Today, she would be leaving for Canada and she felt nothing. A part of her was thankful that soon she would be living away from a big city, a place where the air smelled fresh and clean. Everyone she met at the halfway house was nice and understanding but she hated the joint meals and talks with people she did not even know and it didn’t matter that they all seemed to be going through the same thing.

She found herself always looking over her shoulder, not necessarily afraid but almost paranoid that she was being watched and any second someone would jump out with a set of tranquilizer guns proclaiming the joke was on her. It never happened.

She found herself surrounded by people and yet she was alone. She was a stranger to herself.

When she gazed into the mirror, she did not recognize the reflection. Whose chocolate brown eyes stared back at her in question?

It was an odd thing suddenly being forced to accept her reflection, it was almost an out of body experience because up until she was faced with the mirror she had felt like she was just floating and now she realized she had a body that took up space, that housed the nothingness she felt on the inside. She was no longer nothing but now a shell.

Long waves of auburn hair flowed down her body naturally. The white stripe at the front did not appear to be dyed; another question she knew that if asked would be unanswered as to why.

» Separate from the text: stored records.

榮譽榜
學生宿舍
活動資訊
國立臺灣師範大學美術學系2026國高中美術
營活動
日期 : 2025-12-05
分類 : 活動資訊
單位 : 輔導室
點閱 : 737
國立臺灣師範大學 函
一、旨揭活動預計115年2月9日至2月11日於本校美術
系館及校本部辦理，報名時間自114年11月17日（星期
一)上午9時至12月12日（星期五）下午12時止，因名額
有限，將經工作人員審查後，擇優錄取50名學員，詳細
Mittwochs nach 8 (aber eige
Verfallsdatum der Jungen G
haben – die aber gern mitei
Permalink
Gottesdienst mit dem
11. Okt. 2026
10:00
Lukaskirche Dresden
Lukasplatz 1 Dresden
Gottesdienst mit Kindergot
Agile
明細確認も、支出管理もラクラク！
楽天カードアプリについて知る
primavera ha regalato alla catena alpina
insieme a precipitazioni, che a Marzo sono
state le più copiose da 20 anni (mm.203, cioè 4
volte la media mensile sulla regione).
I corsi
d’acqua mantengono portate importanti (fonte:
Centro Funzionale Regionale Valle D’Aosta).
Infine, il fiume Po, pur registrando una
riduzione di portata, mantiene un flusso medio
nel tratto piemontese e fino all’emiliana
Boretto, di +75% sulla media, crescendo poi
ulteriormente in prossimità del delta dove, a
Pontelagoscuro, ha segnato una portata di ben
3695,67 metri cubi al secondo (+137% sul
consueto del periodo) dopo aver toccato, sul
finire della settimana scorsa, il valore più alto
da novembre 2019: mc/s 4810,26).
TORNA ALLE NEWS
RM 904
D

Since the mirror was all that she had to occupy herself with as she waited for the bus she took the time to feel a bit narcissistic. Soft hands running over her curvy hips as she pulled her top up showing off a toned and muscled stomach with a slim waist, the skin was no paler then that of her arms and legs. She was all pale. The doctor had hypothesized it was because for a long time she had had no control over her skin and had been covered. A little part of her was glad she couldn’t remember that part of her life. Trapped like a mummy was not something she wanted to relive after being trapped in a frozen pod for almost thirty years.

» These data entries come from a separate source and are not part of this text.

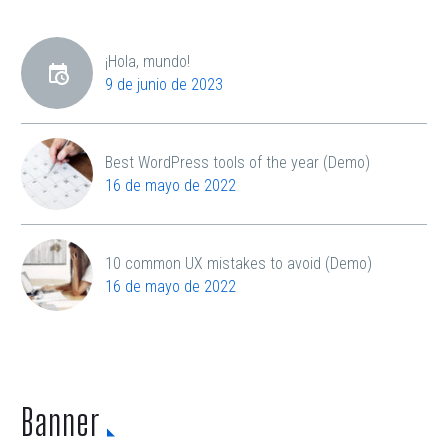
¡Hola, mundo!
9 de junio de 2023
Best WordPress tools of the year (Demo)
16 de mayo de 2022
10 common UX mistakes to avoid (Demo)
16 de mayo de 2022
Banner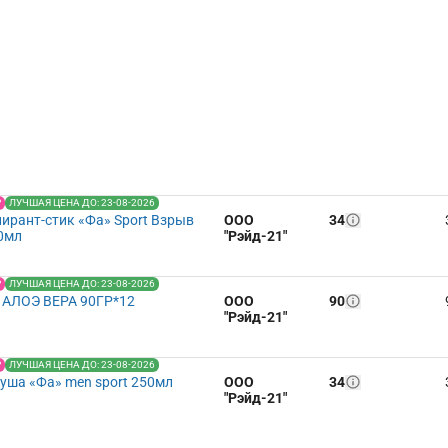
Р
ЛУЧШАЯ ЦЕНА ДО: 23-08-2026
ирант-стик «Фа» Sport Взрыв
ООО
34
0мл
"Рэйд-21"
Р
ЛУЧШАЯ ЦЕНА ДО: 23-08-2026
АЛОЭ ВЕРА 90ГР*12
ООО
90
"Рэйд-21"
Р
ЛУЧШАЯ ЦЕНА ДО: 23-08-2026
душа «Фа» men sport 250мл
ООО
34
"Рэйд-21"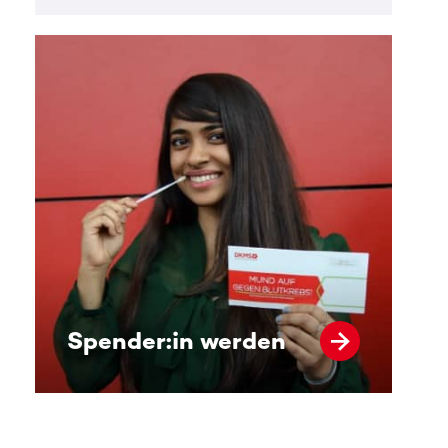
Spender:in werden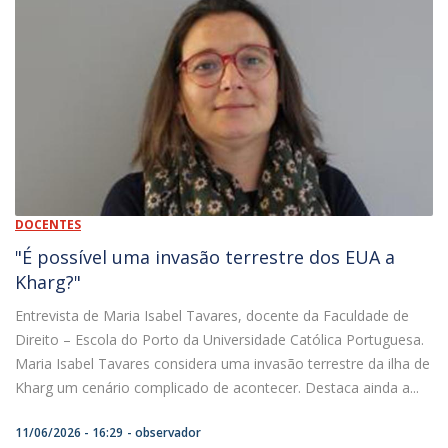
DOCENTES
"É possível uma invasão terrestre dos EUA a
Kharg?"
Entrevista de Maria Isabel Tavares, docente da Faculdade de
Direito – Escola do Porto da Universidade Católica Portuguesa.
Maria Isabel Tavares considera uma invasão terrestre da ilha de
Kharg um cenário complicado de acontecer. Destaca ainda a...
11/06/2026 - 16:29
observador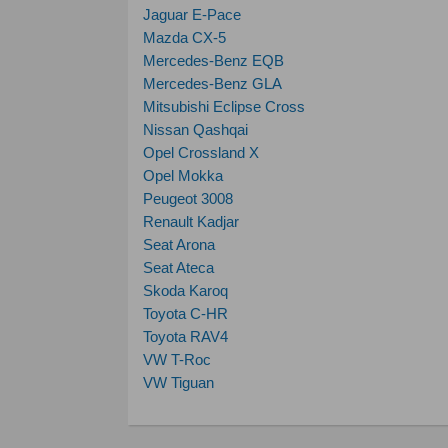
Jaguar E-Pace
Mazda CX-5
Mercedes-Benz EQB
Mercedes-Benz GLA
Mitsubishi Eclipse Cross
Nissan Qashqai
Opel Crossland X
Opel Mokka
Peugeot 3008
Renault Kadjar
Seat Arona
Seat Ateca
Skoda Karoq
Toyota C-HR
Toyota RAV4
VW T-Roc
VW Tiguan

Her legs and arms were just as toned as the rest of her, slim but firm muscles adorned her limbs. She looked small but she could feel the strength within her. Arching her back she glanced at the curve of her breasts realizing she had nothing to complain about as self-centered as it was to think. She supposed the con would be she could never go with out a bra.

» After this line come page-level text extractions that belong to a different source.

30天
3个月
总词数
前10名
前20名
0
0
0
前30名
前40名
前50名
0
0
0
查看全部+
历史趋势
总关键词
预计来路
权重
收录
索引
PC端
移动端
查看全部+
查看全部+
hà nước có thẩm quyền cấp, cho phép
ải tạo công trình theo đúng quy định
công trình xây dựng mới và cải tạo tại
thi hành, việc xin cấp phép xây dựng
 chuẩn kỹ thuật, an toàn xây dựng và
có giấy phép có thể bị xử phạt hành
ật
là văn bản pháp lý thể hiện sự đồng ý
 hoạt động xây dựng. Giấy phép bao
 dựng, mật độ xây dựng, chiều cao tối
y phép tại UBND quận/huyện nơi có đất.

The skin on her face was just as pale, delicate and smooth as the rest of her. Full red lips stood out as much as her large brown eyes that blended well with her skin and dark hair. She tried to recognize the person she was looking at but it was hard, but each day since she was starting to feel more comfortable as though sub consciously she was remembering things. Still though, she found herself objecting to the name that they had given her, she did not feel like a Sam. She felt like something else all together.

The plain phone by the bed rang silently, the green light blinking instead, telling her the bus had arrived. Slowly she grabbed one small bag that somehow carried her whole life in it and headed down. She hoped it wasn’t going to be a competition as to who had the most luggage, who was the most important, but she had a feeling she’d never put much stock in such things, that she’d learned to live with the small things she had. Little thoughts like this made her hope that she had been a good person, that she was a good person.

She wasn’t sure that she was going to fall so easily into step with what was ahead of her; a small town life where she didn’t know anybody, where she had no story, no history. She had a feeling she was going to be the rogue of the town already.